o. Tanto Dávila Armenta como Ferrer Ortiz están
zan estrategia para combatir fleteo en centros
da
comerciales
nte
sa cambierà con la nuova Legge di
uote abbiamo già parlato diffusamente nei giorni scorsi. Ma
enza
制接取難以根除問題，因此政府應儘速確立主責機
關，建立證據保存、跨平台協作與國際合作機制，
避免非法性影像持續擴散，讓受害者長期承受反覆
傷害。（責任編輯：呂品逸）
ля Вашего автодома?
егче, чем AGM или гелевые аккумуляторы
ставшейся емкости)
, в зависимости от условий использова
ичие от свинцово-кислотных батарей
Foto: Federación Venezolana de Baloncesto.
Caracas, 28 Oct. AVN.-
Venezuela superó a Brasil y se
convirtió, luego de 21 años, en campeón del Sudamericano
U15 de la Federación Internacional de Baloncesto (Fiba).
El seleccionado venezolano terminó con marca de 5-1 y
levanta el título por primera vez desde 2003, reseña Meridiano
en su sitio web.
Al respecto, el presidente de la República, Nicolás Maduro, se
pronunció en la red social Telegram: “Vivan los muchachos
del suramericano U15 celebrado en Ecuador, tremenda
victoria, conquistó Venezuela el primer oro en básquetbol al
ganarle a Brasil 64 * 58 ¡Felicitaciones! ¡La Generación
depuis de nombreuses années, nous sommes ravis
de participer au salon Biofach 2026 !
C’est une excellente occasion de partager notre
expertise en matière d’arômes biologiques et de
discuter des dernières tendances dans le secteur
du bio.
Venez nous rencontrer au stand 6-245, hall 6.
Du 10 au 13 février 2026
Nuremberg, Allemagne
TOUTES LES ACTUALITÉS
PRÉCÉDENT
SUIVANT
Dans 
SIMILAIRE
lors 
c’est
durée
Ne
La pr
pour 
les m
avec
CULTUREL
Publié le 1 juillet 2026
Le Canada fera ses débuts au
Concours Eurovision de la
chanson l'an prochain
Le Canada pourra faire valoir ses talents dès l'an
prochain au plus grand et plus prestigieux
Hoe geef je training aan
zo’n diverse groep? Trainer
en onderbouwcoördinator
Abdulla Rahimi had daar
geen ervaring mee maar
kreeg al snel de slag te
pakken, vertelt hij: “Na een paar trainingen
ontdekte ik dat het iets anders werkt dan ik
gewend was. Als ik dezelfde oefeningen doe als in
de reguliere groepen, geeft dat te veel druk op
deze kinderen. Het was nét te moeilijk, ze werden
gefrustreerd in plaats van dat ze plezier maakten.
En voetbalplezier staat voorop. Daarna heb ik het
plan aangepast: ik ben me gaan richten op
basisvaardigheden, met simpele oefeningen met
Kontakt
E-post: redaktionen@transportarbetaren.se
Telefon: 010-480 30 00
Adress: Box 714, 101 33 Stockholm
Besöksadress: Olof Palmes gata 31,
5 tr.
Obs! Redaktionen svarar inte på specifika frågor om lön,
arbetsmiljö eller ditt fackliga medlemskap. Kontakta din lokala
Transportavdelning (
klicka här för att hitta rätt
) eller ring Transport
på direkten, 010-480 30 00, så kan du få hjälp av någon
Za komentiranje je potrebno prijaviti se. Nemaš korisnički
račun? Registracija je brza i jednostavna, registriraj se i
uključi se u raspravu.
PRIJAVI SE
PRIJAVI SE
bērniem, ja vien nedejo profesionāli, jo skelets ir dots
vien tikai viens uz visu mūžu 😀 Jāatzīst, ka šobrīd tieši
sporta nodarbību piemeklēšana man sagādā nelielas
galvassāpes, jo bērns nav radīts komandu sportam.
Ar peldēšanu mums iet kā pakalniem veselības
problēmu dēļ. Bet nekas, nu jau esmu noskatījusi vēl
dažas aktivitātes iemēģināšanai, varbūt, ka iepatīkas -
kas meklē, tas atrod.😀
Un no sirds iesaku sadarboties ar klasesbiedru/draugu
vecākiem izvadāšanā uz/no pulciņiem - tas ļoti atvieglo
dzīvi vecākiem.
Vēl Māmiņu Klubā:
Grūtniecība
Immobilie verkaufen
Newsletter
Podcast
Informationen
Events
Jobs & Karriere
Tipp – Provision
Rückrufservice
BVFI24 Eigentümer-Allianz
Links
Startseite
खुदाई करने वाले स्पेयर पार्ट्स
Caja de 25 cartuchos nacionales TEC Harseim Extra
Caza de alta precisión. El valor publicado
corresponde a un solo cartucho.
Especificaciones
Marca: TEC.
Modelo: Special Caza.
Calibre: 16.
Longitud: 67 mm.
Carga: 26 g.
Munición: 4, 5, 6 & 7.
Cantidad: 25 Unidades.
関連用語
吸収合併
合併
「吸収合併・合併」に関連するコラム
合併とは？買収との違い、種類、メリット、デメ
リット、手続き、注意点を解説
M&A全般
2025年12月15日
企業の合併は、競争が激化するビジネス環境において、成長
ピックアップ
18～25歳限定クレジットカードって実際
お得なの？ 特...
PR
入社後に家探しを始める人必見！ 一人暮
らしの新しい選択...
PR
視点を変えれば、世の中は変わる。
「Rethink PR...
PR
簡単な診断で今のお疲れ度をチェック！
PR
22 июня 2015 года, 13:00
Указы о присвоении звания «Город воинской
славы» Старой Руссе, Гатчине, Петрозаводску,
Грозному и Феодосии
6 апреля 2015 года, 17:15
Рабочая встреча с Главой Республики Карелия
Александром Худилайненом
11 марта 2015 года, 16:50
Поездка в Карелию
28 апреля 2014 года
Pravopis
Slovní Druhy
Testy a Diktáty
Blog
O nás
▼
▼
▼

**Work instruction**
Set down the material above exactly, in full.

**Your solution**
o. Tanto Dávila Armenta como Ferrer Ortiz están
zan estrategia para combatir fleteo en centros
da
comerciales
nte
sa cambierà con la nuova Legge di
uote abbiamo già parlato diffusamente nei giorni scorsi. Ma
enza
制接取難以根除問題，因此政府應儘速確立主責機
關，建立證據保存、跨平台協作與國際合作機制，
避免非法性影像持續擴散，讓受害者長期承受反覆
傷害。（責任編輯：呂品逸）
ля Вашего автодома?
егче, чем AGM или гелевые аккумуляторы
ставшейся емкости)
, в зависимости от условий использова
ичие от свинцово-кислотных батарей
Foto: Federación Venezolana de Baloncesto.
Caracas, 28 Oct. AVN.-
Venezuela superó a Brasil y se
convirtió, luego de 21 años, en campeón del Sudamericano
U15 de la Federación Internacional de Baloncesto (Fiba).
El seleccionado venezolano terminó con marca de 5-1 y
levanta el título por primera vez desde 2003, reseña Meridiano
en su sitio web.
Al respecto, el presidente de la República, Nicolás Maduro, se
pronunció en la red social Telegram: “Vivan los muchachos
del suramericano U15 celebrado en Ecuador, tremenda
victoria, conquistó Venezuela el primer oro en básquetbol al
ganarle a Brasil 64 * 58 ¡Felicitaciones! ¡La Generación
depuis de nombreuses années, nous sommes ravis
de participer au salon Biofach 2026 !
C’est une excellente occasion de partager notre
expertise en matière d’arômes biologiques et de
discuter des dernières tendances dans le secteur
du bio.
Venez nous rencontrer au stand 6-245, hall 6.
Du 10 au 13 février 2026
Nuremberg, Allemagne
TOUTES LES ACTUALITÉS
PRÉCÉDENT
SUIVANT
Dans 
SIMILAIRE
lors 
c’est
durée
Ne
La pr
pour 
les m
avec
CULTUREL
Publié le 1 juillet 2026
Le Canada fera ses débuts au
Concours Eurovision de la
chanson l'an prochain
Le Canada pourra faire valoir ses talents dès l'an
prochain au plus grand et plus prestigieux
Hoe geef je training aan
zo’n diverse groep? Trainer
en onderbouwcoördinator
Abdulla Rahimi had daar
geen ervaring mee maar
kreeg al snel de slag te
pakken, vertelt hij: “Na een paar trainingen
ontdekte ik dat het iets anders werkt dan ik
gewend was. Als ik dezelfde oefeningen doe als in
de reguliere groepen, geeft dat te veel druk op
deze kinderen. Het was nét te moeilijk, ze werden
gefrustreerd in plaats van dat ze plezier maakten.
En voetbalplezier staat voorop. Daarna heb ik het
plan aangepast: ik ben me gaan richten op
basisvaardigheden, met simpele oefeningen met
Kontakt
E-post: redaktionen@transportarbetaren.se
Telefon: 010-480 30 00
Adress: Box 714, 101 33 Stockholm
Besöksadress: Olof Palmes gata 31,
5 tr.
Obs! Redaktionen svarar inte på specifika frågor om lön,
arbetsmiljö eller ditt fackliga medlemskap. Kontakta din lokala
Transportavdelning (
klicka här för att hitta rätt
) eller ring Transport
på direkten, 010-480 30 00, så kan du få hjälp av någon
Za komentiranje je potrebno prijaviti se. Nemaš korisnički
račun? Registracija je brza i jednostavna, registriraj se i
uključi se u raspravu.
PRIJAVI SE
PRIJAVI SE
bērniem, ja vien nedejo profesionāli, jo skelets ir dots
vien tikai viens uz visu mūžu 😀 Jāatzīst, ka šobrīd tieši
sporta nodarbību piemeklēšana man sagādā nelielas
galvassāpes, jo bērns nav radīts komandu sportam.
Ar peldēšanu mums iet kā pakalniem veselības
problēmu dēļ. Bet nekas, nu jau esmu noskatījusi vēl
dažas aktivitātes iemēģināšanai, varbūt, ka iepatīkas -
kas meklē, tas atrod.😀
Un no sirds iesaku sadarboties ar klasesbiedru/draugu
vecākiem izvadāšanā uz/no pulciņiem - tas ļoti atvieglo
dzīvi vecākiem.
Vēl Māmiņu Klubā:
Grūtniecība
Immobilie verkaufen
Newsletter
Podcast
Informationen
Events
Jobs & Karriere
Tipp – Provision
Rückrufservice
BVFI24 Eigentümer-Allianz
Links
Startseite
खुदाई करने वाले स्पेयर पार्ट्स
Caja de 25 cartuchos nacionales TEC Harseim Extra
Caza de alta precisión. El valor publicado
corresponde a un solo cartucho.
Especificaciones
Marca: TEC.
Modelo: Special Caza.
Calibre: 16.
Longitud: 67 mm.
Carga: 26 g.
Munición: 4, 5, 6 & 7.
Cantidad: 25 Unidades.
関連用語
吸収合併
合併
「吸収合併・合併」に関連するコラム
合併とは？買収との違い、種類、メリット、デメ
リット、手続き、注意点を解説
M&A全般
2025年12月15日
企業の合併は、競争が激化するビジネス環境において、成長
ピックアップ
18～25歳限定クレジットカードって実際
お得なの？ 特...
PR
入社後に家探しを始める人必見！ 一人暮
らしの新しい選択...
PR
視点を変えれば、世の中は変わる。
「Rethink PR...
PR
簡単な診断で今のお疲れ度をチェック！
PR
22 июня 2015 года, 13:00
Указы о присвоении звания «Город воинской
славы» Старой Руссе, Гатчине, Петрозаводску,
Грозному и Феодосии
6 апреля 2015 года, 17:15
Рабочая встреча с Главой Республики Карелия
Александром Худилайненом
11 марта 2015 года, 16:50
Поездка в Карелию
28 апреля 2014 года
Pravopis
Slovní Druhy
Testy a Diktáty
Blog
O nás
▼
▼
▼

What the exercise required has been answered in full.